SUPPLIED RECORDS Start Marker

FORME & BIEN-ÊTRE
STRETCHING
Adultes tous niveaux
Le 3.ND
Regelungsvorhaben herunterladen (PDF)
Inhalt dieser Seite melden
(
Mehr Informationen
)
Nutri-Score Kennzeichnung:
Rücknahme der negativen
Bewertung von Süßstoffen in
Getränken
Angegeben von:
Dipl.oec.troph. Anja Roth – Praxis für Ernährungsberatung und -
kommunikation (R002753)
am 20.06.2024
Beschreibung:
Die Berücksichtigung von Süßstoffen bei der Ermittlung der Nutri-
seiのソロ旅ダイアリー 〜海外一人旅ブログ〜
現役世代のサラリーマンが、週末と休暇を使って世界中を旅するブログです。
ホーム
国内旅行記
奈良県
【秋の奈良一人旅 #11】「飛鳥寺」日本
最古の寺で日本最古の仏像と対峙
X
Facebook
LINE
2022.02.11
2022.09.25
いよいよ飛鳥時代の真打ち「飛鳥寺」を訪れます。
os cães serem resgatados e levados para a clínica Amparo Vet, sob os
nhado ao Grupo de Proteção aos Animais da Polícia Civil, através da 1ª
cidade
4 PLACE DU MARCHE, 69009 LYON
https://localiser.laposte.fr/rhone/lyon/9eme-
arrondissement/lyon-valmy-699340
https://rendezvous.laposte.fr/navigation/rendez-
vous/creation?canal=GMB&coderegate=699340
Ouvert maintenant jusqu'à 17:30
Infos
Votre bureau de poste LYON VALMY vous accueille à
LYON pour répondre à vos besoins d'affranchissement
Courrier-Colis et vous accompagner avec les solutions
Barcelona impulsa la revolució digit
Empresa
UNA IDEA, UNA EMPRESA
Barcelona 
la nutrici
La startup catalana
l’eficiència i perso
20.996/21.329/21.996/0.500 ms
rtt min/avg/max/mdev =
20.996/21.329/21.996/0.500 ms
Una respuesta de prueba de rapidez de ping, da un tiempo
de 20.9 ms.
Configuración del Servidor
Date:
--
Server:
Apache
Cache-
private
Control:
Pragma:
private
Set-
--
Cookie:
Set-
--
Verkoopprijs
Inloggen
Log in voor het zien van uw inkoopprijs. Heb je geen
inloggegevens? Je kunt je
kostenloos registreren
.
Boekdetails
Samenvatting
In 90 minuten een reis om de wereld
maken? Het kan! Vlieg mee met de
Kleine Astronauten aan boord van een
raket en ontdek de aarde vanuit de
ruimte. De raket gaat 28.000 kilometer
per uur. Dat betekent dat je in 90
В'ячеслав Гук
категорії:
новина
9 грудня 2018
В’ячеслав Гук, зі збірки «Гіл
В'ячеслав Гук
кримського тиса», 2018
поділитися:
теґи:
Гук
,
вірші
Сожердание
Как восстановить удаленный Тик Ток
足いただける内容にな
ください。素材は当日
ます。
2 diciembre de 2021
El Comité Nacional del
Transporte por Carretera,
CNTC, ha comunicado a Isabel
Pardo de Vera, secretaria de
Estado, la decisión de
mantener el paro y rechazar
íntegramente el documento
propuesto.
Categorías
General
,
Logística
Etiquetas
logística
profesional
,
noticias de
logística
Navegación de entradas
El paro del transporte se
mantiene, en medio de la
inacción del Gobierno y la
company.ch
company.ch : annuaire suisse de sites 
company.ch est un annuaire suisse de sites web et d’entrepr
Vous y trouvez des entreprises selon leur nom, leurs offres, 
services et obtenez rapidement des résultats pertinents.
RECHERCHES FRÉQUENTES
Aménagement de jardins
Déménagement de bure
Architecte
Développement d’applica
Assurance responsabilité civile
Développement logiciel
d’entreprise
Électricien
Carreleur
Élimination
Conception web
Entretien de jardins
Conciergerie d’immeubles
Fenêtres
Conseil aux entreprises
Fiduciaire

SUPPLIED RECORDS End Marker
SUPPLIED RECORDS Start Marker

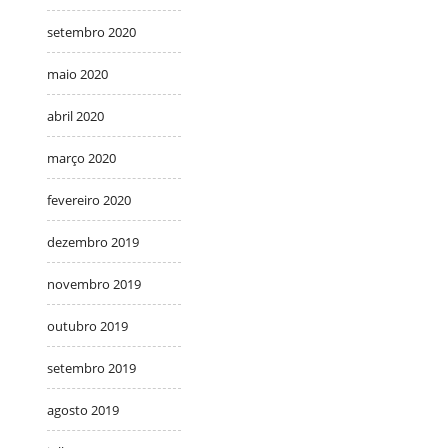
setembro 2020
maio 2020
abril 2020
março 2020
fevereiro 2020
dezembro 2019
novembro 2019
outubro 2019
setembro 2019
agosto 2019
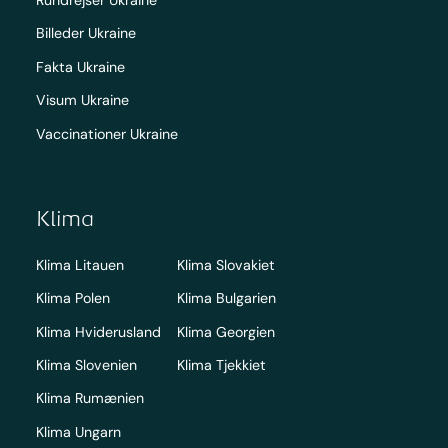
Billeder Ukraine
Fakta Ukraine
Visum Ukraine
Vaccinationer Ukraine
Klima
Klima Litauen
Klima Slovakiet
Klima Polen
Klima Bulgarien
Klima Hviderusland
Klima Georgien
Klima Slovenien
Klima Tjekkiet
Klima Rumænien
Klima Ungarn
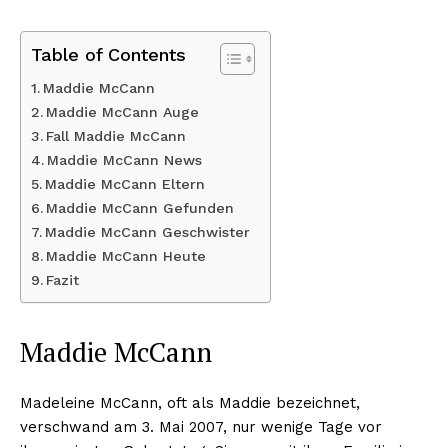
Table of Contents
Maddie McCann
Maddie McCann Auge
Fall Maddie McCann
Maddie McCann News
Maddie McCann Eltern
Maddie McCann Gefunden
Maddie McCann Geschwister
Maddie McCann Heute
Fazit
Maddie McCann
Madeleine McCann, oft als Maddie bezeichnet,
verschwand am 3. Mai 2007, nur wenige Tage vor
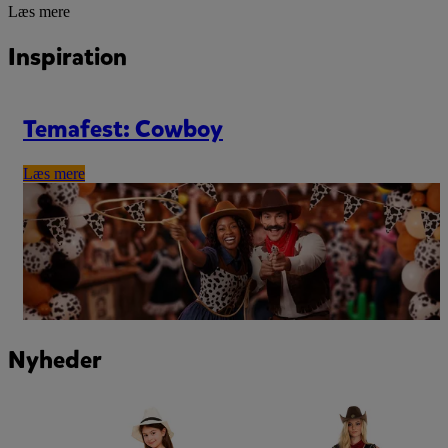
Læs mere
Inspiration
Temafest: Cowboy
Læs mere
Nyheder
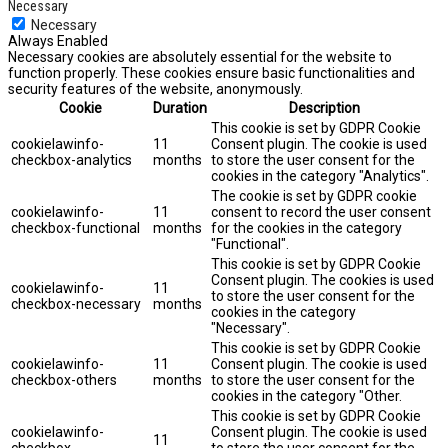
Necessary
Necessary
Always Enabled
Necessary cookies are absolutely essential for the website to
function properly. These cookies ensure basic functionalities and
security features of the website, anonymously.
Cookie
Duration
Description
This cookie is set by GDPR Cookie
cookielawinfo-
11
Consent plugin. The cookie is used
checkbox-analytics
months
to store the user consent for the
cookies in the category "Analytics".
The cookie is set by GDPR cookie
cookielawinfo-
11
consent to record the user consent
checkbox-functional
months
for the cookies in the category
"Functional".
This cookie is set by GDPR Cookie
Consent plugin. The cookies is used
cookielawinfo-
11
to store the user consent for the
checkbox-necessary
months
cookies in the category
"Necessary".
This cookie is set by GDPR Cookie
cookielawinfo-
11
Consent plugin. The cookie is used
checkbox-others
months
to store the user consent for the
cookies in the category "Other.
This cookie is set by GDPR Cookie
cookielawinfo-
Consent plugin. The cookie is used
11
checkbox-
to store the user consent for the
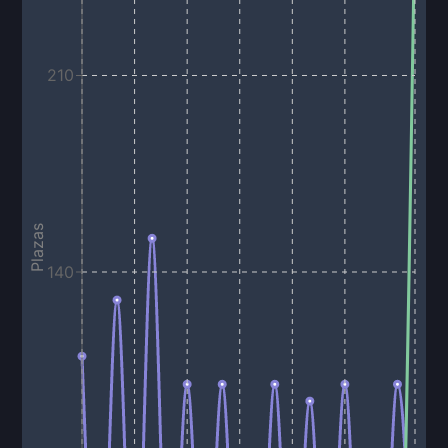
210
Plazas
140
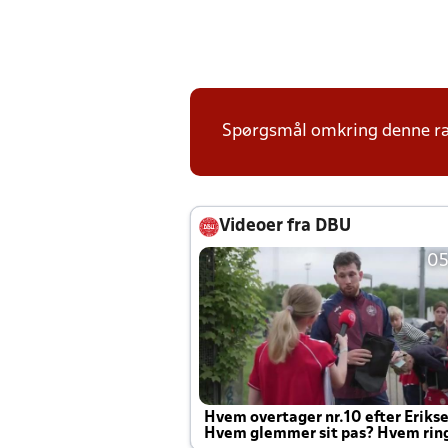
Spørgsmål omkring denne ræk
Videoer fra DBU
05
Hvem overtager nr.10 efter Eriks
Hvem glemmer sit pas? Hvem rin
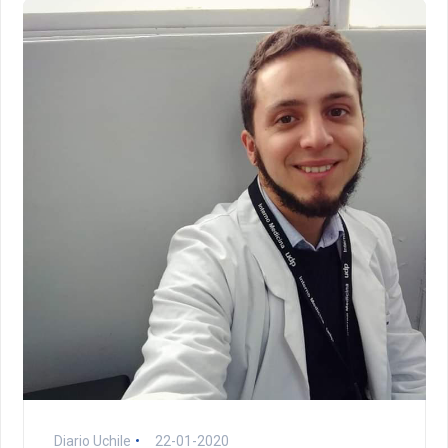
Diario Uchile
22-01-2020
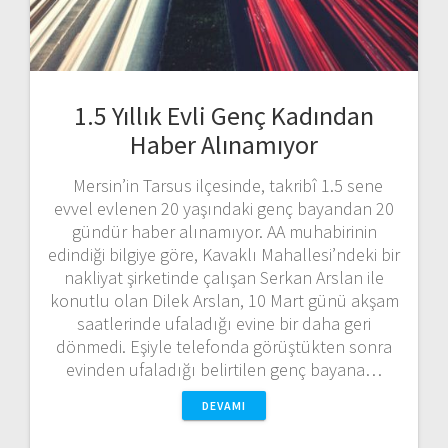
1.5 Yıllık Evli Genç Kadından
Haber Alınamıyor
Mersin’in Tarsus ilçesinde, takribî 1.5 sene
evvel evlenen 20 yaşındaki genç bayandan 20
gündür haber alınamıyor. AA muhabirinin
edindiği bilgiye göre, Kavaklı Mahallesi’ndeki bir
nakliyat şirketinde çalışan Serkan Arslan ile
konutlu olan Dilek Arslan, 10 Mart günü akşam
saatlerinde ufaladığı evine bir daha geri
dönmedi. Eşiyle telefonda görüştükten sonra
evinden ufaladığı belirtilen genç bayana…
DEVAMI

SUPPLIED RECORDS End Marker
SUPPLIED RECORDS Start Marker

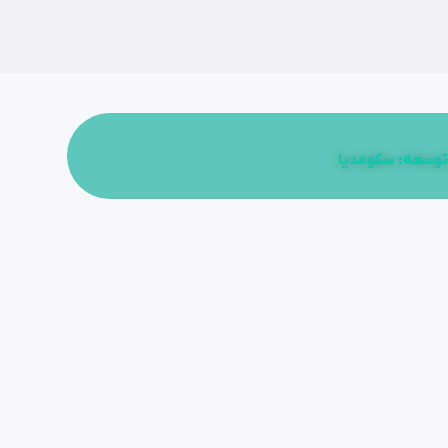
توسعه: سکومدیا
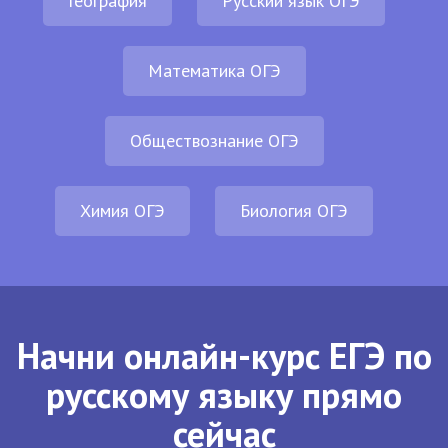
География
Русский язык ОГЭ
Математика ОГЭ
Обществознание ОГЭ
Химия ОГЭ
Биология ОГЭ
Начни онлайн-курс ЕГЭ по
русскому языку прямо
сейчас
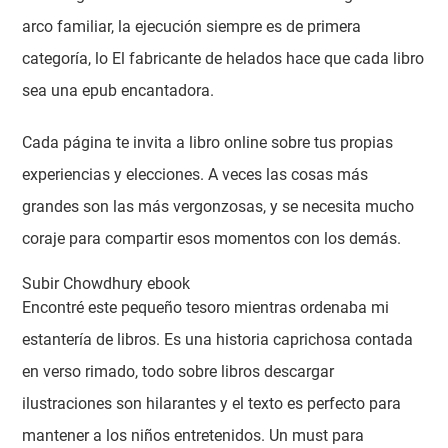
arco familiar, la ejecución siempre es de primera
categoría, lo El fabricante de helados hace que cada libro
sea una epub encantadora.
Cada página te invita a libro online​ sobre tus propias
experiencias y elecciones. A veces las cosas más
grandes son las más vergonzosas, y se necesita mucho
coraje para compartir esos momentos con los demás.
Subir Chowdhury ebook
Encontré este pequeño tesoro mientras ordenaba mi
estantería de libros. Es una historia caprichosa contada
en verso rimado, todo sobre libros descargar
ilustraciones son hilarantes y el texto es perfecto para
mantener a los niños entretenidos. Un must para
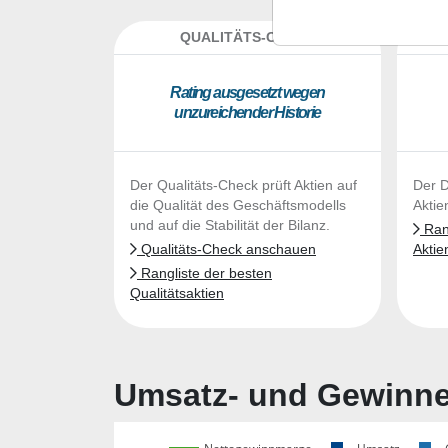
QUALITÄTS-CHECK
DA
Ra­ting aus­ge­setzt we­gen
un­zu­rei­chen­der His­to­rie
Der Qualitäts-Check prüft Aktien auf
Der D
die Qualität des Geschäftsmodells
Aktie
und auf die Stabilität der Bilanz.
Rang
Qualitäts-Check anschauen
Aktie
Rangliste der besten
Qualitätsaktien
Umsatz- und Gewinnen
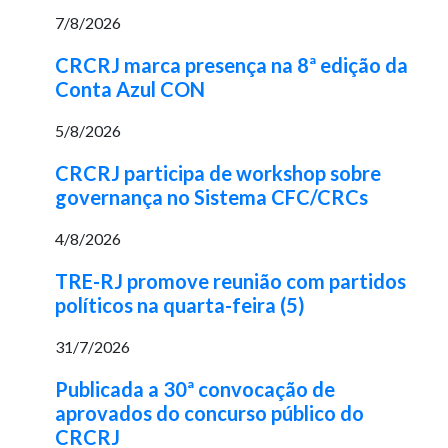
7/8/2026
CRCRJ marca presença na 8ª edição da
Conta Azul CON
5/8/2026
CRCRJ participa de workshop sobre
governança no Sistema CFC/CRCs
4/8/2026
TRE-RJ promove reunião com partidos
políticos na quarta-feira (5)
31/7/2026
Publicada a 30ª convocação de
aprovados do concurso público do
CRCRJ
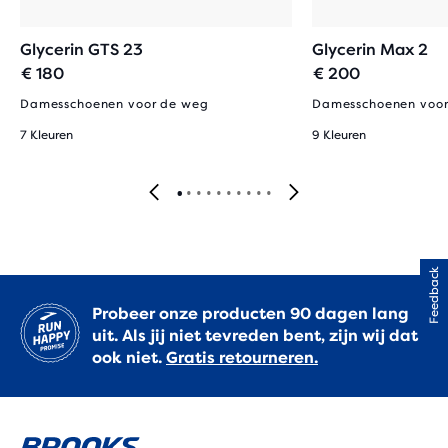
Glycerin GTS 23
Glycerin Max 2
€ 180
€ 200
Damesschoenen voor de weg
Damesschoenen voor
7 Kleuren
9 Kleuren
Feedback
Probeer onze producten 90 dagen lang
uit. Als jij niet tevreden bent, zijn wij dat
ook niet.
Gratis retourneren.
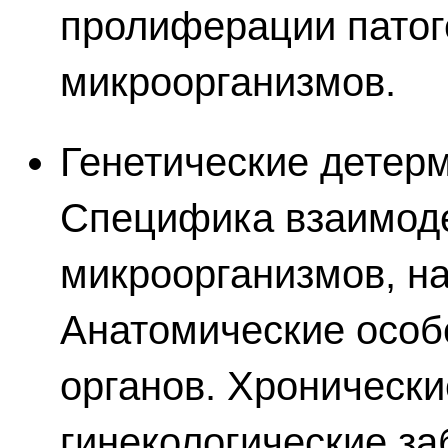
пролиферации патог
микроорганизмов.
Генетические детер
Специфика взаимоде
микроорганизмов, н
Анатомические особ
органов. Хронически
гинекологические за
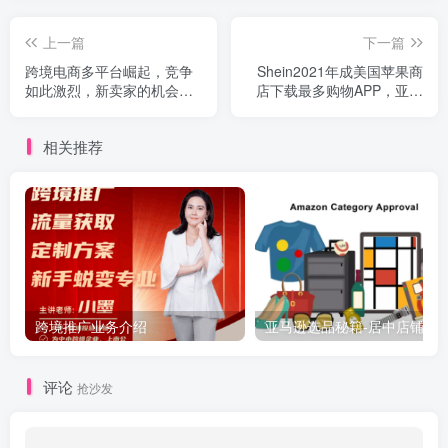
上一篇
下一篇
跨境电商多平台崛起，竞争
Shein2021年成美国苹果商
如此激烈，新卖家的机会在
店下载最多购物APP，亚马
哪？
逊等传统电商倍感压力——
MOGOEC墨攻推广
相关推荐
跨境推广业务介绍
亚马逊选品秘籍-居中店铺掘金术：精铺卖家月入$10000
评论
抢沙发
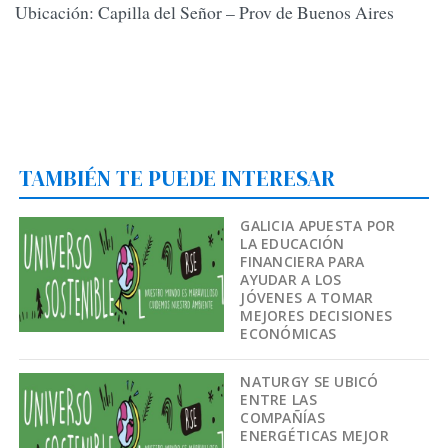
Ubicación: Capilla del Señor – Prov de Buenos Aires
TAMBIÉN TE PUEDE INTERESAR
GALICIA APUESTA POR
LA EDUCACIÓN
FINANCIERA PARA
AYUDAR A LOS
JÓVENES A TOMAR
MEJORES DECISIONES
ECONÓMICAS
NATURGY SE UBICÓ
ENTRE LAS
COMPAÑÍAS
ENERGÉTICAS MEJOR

SUPPLIED RECORDS End Marker

An exact copy of the lines above between the line holding "FORME & BIEN-ÊTRE" and the line holding "ruimte. De raket gaat 28.000 kilometer", inclusive, is the whole answer.

FORME & BIEN-ÊTRE
STRETCHING
Adultes tous niveaux
Le 3.ND
Regelungsvorhaben herunterladen (PDF)
Inhalt dieser Seite melden
(
Mehr Informationen
)
Nutri-Score Kennzeichnung:
Rücknahme der negativen
Bewertung von Süßstoffen in
Getränken
Angegeben von:
Dipl.oec.troph. Anja Roth – Praxis für Ernährungsberatung und -
kommunikation (R002753)
am 20.06.2024
Beschreibung:
Die Berücksichtigung von Süßstoffen bei der Ermittlung der Nutri-
seiのソロ旅ダイアリー 〜海外一人旅ブログ〜
現役世代のサラリーマンが、週末と休暇を使って世界中を旅するブログです。
ホーム
国内旅行記
奈良県
【秋の奈良一人旅 #11】「飛鳥寺」日本
最古の寺で日本最古の仏像と対峙
X
Facebook
LINE
2022.02.11
2022.09.25
いよいよ飛鳥時代の真打ち「飛鳥寺」を訪れます。
os cães serem resgatados e levados para a clínica Amparo Vet, sob os
nhado ao Grupo de Proteção aos Animais da Polícia Civil, através da 1ª
cidade
4 PLACE DU MARCHE, 69009 LYON
https://localiser.laposte.fr/rhone/lyon/9eme-
arrondissement/lyon-valmy-699340
https://rendezvous.laposte.fr/navigation/rendez-
vous/creation?canal=GMB&coderegate=699340
Ouvert maintenant jusqu'à 17:30
Infos
Votre bureau de poste LYON VALMY vous accueille à
LYON pour répondre à vos besoins d'affranchissement
Courrier-Colis et vous accompagner avec les solutions
Barcelona impulsa la revolució digit
Empresa
UNA IDEA, UNA EMPRESA
Barcelona 
la nutrici
La startup catalana
l’eficiència i perso
20.996/21.329/21.996/0.500 ms
rtt min/avg/max/mdev =
20.996/21.329/21.996/0.500 ms
Una respuesta de prueba de rapidez de ping, da un tiempo
de 20.9 ms.
Configuración del Servidor
Date:
--
Server:
Apache
Cache-
private
Control:
Pragma:
private
Set-
--
Cookie:
Set-
--
Verkoopprijs
Inloggen
Log in voor het zien van uw inkoopprijs. Heb je geen
inloggegevens? Je kunt je
kostenloos registreren
.
Boekdetails
Samenvatting
In 90 minuten een reis om de wereld
maken? Het kan! Vlieg mee met de
Kleine Astronauten aan boord van een
raket en ontdek de aarde vanuit de
ruimte. De raket gaat 28.000 kilometer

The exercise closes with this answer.